▸ **What the task asks**
In the records below, the lines from the one containing "Avgående Ica-vd pekar ut n" through the last are to be reproduced exactly and alone.

▸ **Data listing**
=======
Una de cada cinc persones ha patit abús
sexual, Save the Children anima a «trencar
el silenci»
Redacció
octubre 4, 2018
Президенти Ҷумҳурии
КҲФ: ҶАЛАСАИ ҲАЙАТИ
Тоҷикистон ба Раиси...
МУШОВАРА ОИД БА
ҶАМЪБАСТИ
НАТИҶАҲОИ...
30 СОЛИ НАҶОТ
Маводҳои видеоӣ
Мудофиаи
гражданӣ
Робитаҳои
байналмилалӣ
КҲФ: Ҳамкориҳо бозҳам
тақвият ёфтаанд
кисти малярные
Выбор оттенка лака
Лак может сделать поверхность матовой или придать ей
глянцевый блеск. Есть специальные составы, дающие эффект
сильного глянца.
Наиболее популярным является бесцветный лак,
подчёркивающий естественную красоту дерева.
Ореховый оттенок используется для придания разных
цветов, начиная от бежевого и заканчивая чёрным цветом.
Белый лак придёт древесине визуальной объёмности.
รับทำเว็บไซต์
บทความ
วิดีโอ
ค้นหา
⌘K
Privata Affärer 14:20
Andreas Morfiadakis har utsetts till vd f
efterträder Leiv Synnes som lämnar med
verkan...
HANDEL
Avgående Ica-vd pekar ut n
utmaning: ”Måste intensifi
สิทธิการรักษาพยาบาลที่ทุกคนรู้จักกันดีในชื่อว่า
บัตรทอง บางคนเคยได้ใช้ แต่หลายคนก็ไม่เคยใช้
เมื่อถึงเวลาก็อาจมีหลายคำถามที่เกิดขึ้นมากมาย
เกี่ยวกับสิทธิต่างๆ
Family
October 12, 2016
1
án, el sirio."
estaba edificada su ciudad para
=======
▸ **Solved exercise**
Avgående Ica-vd pekar ut n
utmaning: ”Måste intensifi
สิทธิการรักษาพยาบาลที่ทุกคนรู้จักกันดีในชื่อว่า
บัตรทอง บางคนเคยได้ใช้ แต่หลายคนก็ไม่เคยใช้
เมื่อถึงเวลาก็อาจมีหลายคำถามที่เกิดขึ้นมากมาย
เกี่ยวกับสิทธิต่างๆ
Family
October 12, 2016
1
án, el sirio."
estaba edificada su ciudad para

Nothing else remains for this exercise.